Task list
• 1. In the Wicked Bugs review, who made the etchings that illustrate each entry?
• 2. Pick up the Wicked Bugs review after its last sentence and keep writing it.

Study text

+--

Wicked Bugs is a good example of what a natural science book should do: that is, integrate many different disciplines—history, biology, chemistry, medicine, and art—into an accessible, well-written package. In this case, a small one that packs a wallop.
Amy Stewart loosely uses the term “bug” to describe insects having six legs, arachnids having eight legs (spiders and scorpions), and parasites such as tapeworms. Fans of Animal Planet’s “Monsters Inside Me” will surely shudder at the last term; and, indeed, there is much shuddering to be done throughout this enjoyable little book. Each of the over one hundred entries features a beautiful etching by Briony Morrow-Cribbs, followed, in encyclopedic fashion, by the odious critter’s scientific name, size, family habitat, and distribution details.
Hair-raising anecdotes include information about the bug’s behavior, history, and victims. For instance, the section on Stinging Caterpillars chronicles a story of a twenty-two-year-old woman who received a painful sting on her foot in Peru. The pain radiated up her leg and she got a headache, but felt well enough the next day to return home to Canada. Before long, however, she noticed large bruises forming. Scientists identified a species from Brazil, but before an antivenin could be sent, she died. The most likely killer was the fire caterpillar, who, when aroused, will release a powerful toxin that causes massive internal bleeding and organ failure. In nearby pages we also meet the Puss Caterpillar of southern North America. Said to look like a small Persian cat, the resemblance to a cozy feline stops there: the pain reportedly produced by brushing against it is described as like being hit by a hammer.

+--

Data extract
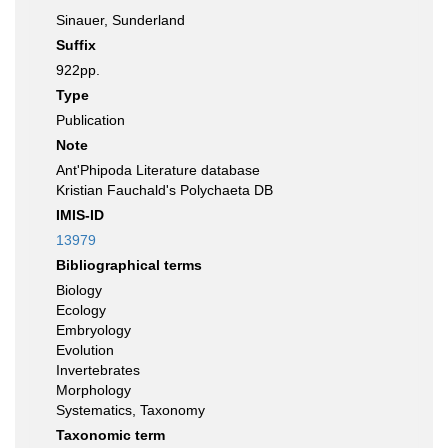
Sinauer, Sunderland
Suffix
922pp.
Type
Publication
Note
Ant'Phipoda Literature database
Kristian Fauchald's Polychaeta DB
IMIS-ID
13979
Bibliographical terms
Biology
Ecology
Embryology
Evolution
Invertebrates
Morphology
Systematics, Taxonomy
Taxonomic term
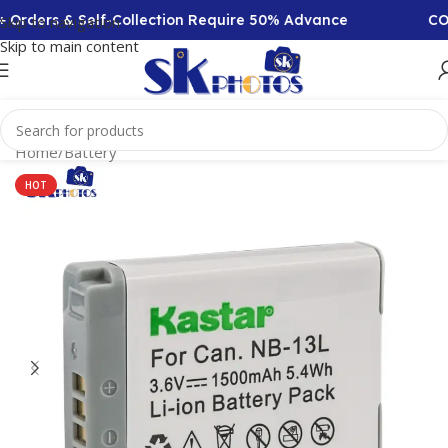
Orders & Self-Collection Require 50% Advance
COD A
Skip to navigation
Skip to main content
Home
/
Battery
HOT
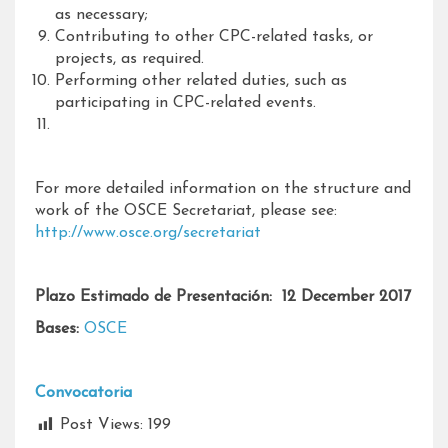
as necessary;
Contributing to other CPC-related tasks, or
projects, as required.
Performing other related duties, such as
participating in CPC-related events.
For more detailed information on the structure and
work of the OSCE Secretariat, please see:
http://www.osce.org/secretariat
Plazo Estimado de Presentación: 12 December 2017
Bases:
OSCE
Convocatoria
Post Views:
199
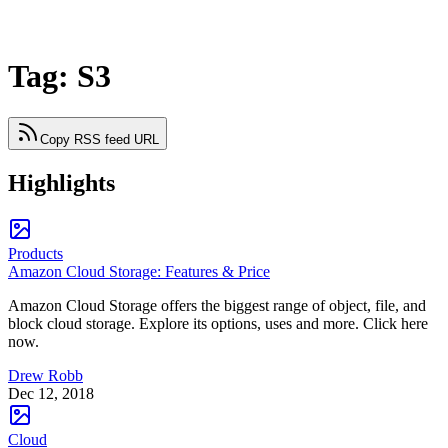
Tag: S3
Copy RSS feed URL
Highlights
Products
Amazon Cloud Storage: Features & Price
Amazon Cloud Storage offers the biggest range of object, file, and
block cloud storage. Explore its options, uses and more. Click here
now.
Drew Robb
Dec 12, 2018
Cloud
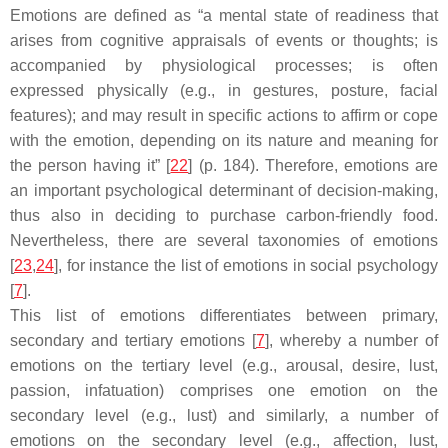
Emotions are defined as “a mental state of readiness that
arises from cognitive appraisals of events or thoughts; is
accompanied by physiological processes; is often
expressed physically (e.g., in gestures, posture, facial
features); and may result in specific actions to affirm or cope
with the emotion, depending on its nature and meaning for
the person having it” [
22
] (p. 184). Therefore, emotions are
an important psychological determinant of decision-making,
thus also in deciding to purchase carbon-friendly food.
Nevertheless, there are several taxonomies of emotions
[
23
,
24
], for instance the list of emotions in social psychology
[
7
].
This list of emotions differentiates between primary,
secondary and tertiary emotions [
7
], whereby a number of
emotions on the tertiary level (e.g., arousal, desire, lust,
passion, infatuation) comprises one emotion on the
secondary level (e.g., lust) and similarly, a number of
emotions on the secondary level (e.g., affection, lust,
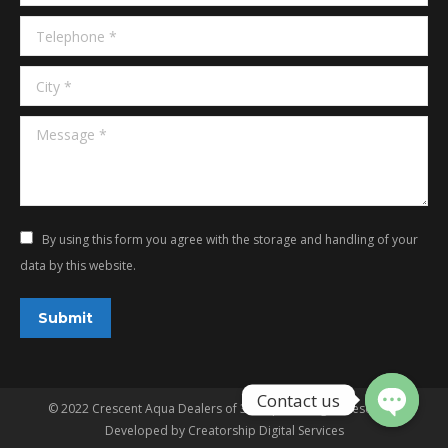
Telephone *
City *
Message *
By using this form you agree with the storage and handling of your
data by this website.
Submit
© 2022 Crescent Aqua Dealers of 3G Aqua. All rights reserved.
Developed by
Creatorship Digital Services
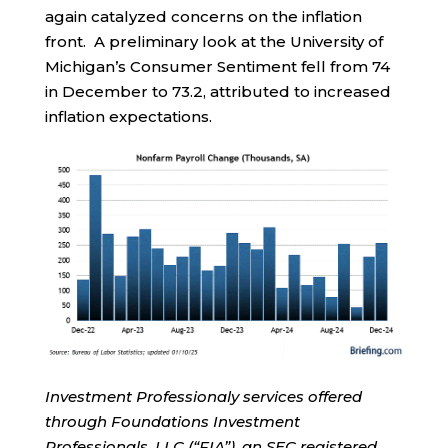
again catalyzed concerns on the inflation
front. A preliminary look at the University of
Michigan’s Consumer Sentiment fell from 74
in December to 73.2, attributed to increased
inflation expectations.
Investment Professionaly services offered
through Foundations Investment
Professionals, LLC (“FIA”), an SEC registered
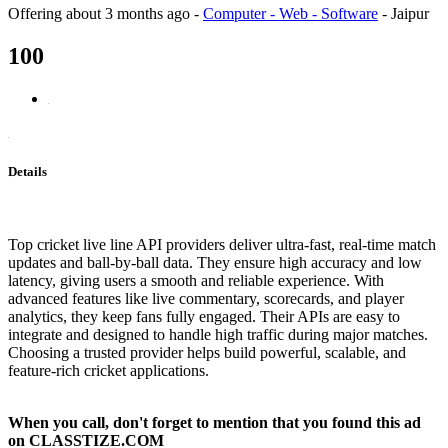
Offering
about 3 months ago
-
Computer - Web - Software
-
Jaipur
100
Details
Top cricket live line API providers deliver ultra-fast, real-time match
updates and ball-by-ball data. They ensure high accuracy and low
latency, giving users a smooth and reliable experience. With
advanced features like live commentary, scorecards, and player
analytics, they keep fans fully engaged. Their APIs are easy to
integrate and designed to handle high traffic during major matches.
Choosing a trusted provider helps build powerful, scalable, and
feature-rich cricket applications.
When you call, don't forget to mention that you found this ad
on CLASSTIZE.COM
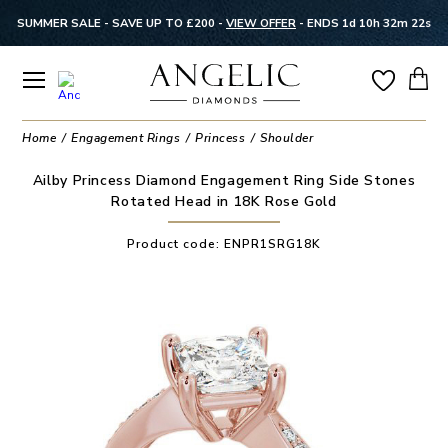
SUMMER SALE - SAVE UP TO £200 -
VIEW OFFER
-
ENDS 1d 10h 32m 22s
Home
Engagement Rings
Princess
Shoulder
Ailby Princess Diamond Engagement Ring Side Stones
Rotated Head in 18K Rose Gold
Product code:
ENPR1SRG18K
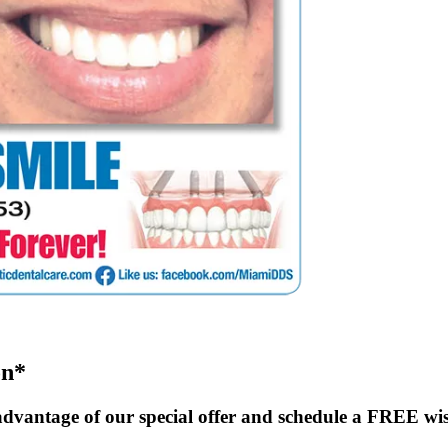
on*
dvantage of our special offer and schedule a FREE wi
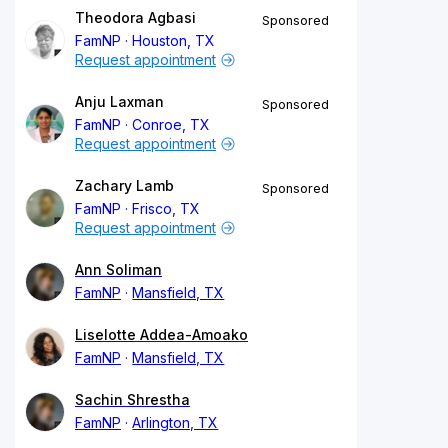
Theodora Agbasi
Sponsored
FamNP
Houston, TX
Request appointment
Anju Laxman
Sponsored
FamNP
Conroe, TX
Request appointment
Zachary Lamb
Sponsored
FamNP
Frisco, TX
Request appointment
Ann Soliman
FamNP
Mansfield, TX
Liselotte Addea-Amoako
FamNP
Mansfield, TX
Sachin Shrestha
FamNP
Arlington, TX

+--

Task responses
• 1. Briony Morrow-Cribbs

• 2.
Those who have ever wondered who the real king of the jungle is will quickly come to the conclusion while reading Wicked Bugs that it’s not the elephant or the lion, but a small driver ant from Central and East Africa. These bugs have been known to move in swarms of twenty million strong, wiping out every other insect in their path and making larger animals respect their territory.
Stewart also introduces us to the most deadly creature on our planet: a lowly mosquito known as Anopheles. Responsible for millions of deaths each year through the transmission of malaria, mosquitoes also transmit about one hundred other human diseases. Tests on the insects preserved in amber show evidence of malaria thirty million years ago.
While the book’s tone has an appealing levity, the information conveyed makes even the most squeamish reader respect the capability of these bugs as potent forces not to be played with. Did I mention that bookworms have devoured whole libraries?